The Poetry of
Jack Scott

The Longest Night

The longest night in my darkest life
was three months long
ninety day sentence,
rosary of thorns
endlessly repeated.

I writhed like Medusa’s worms
anchored in thought’s skull
squirming toward escape
away from thought and pain,
fingers fumbling in the dark
to read a Braille map
for any way to reach away.
Pauper’s Midas,
the touch of me, the glance
a risk to all
was suspect stone,
not ever gold.

I screamed my rosary
and darkness swallowed it,
bottomless mailbox maw
where all letters go dead.
Special delivery an irony,
never a letter back,
nothing to open,
no proof,
only memory of the stamp,
and what I thought I‘d said
the sending
of what I meant to write.

It seems that you
were always going to come
or had just gone,
time, a stretcher in between,
bearing wounded promise.
You barely ever touched the land
in the briefness of your visits,
always hovering just above
where I thought you’d light
Where you touched was heaviness.
No.

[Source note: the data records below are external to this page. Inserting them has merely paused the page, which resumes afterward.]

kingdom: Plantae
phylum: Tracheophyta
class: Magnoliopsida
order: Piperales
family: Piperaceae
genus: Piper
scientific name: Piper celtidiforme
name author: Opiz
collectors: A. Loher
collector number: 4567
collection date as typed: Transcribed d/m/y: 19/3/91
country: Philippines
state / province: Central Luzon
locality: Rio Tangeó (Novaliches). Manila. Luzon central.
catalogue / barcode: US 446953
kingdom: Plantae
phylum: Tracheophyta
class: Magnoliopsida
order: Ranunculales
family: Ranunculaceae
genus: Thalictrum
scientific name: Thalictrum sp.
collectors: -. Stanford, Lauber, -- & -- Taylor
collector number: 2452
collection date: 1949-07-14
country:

Who, not where.

It wasn’t something I promised you.
Anything was my commitment,
my first anything to anyone.
I hadn’t thought it might include
being ladder for your elopement
with a more attractive castaway.

In a reenactment
of our consummated ceremony,
you said that you would marry me
a hue fading to blue,
then finally funereal black.
When we were new,
I didn’t know the borrowed of it was you.